Highlight Regulatory Knowledge: Since the role involves supporting regulatory filings, be sure to mention any experience you have with INDs, BLAs, or other regulatory submissions. This will show your understanding of compliance standards in the biopharmaceutical industry.
Wie du dich auf ein Vorstellungsgespräch bei Valneva vorbereitest
✨Showcase Your Technical Expertise
Make sure to highlight your advanced degree and relevant experience in Drug Substance manufacturing. Be prepared to discuss specific projects where you successfully managed tech transfer and scale-up processes, especially with CDMOs.
✨Demonstrate Project Management Skills
Prepare examples that showcase your project management abilities. Discuss how you've effectively managed timelines and resources in previous roles, particularly in a clinical or commercial supply context.

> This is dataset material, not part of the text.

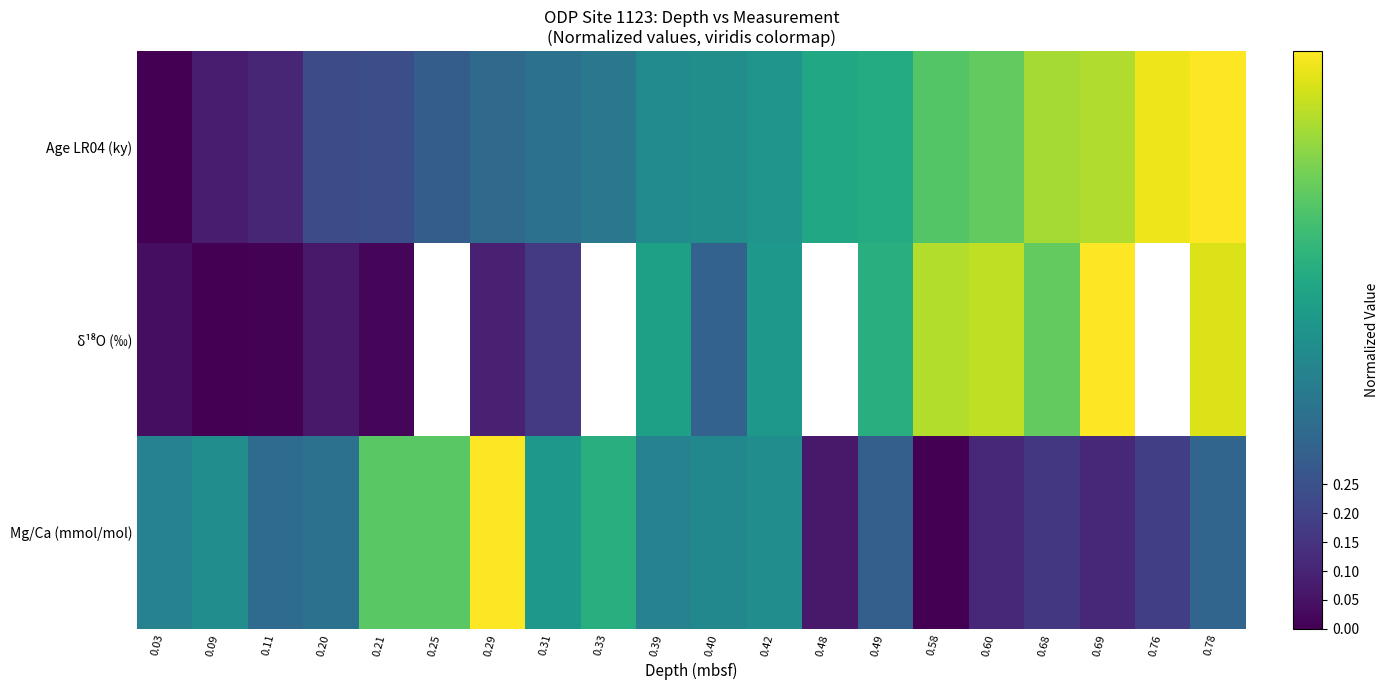

At 0.49, list the series in order from largest to smallest.

δ¹⁸O (‰), Age LR04 (ky), Mg/Ca (mmol/mol)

✨Emphasize Regulatory Knowledge
Familiarize yourself with the regulatory standards relevant to the role, such as GMP and IND/BLA submissions. Be ready to discuss your experience supporting regulatory filings and how you ensured compliance in past projects.
✨Highlight Interpersonal Skills
Since the role involves collaboration with various internal and external teams, emphasize your interpersonal skills. Share experiences where you successfully navigated multicultural environments and built strong relationships with partners.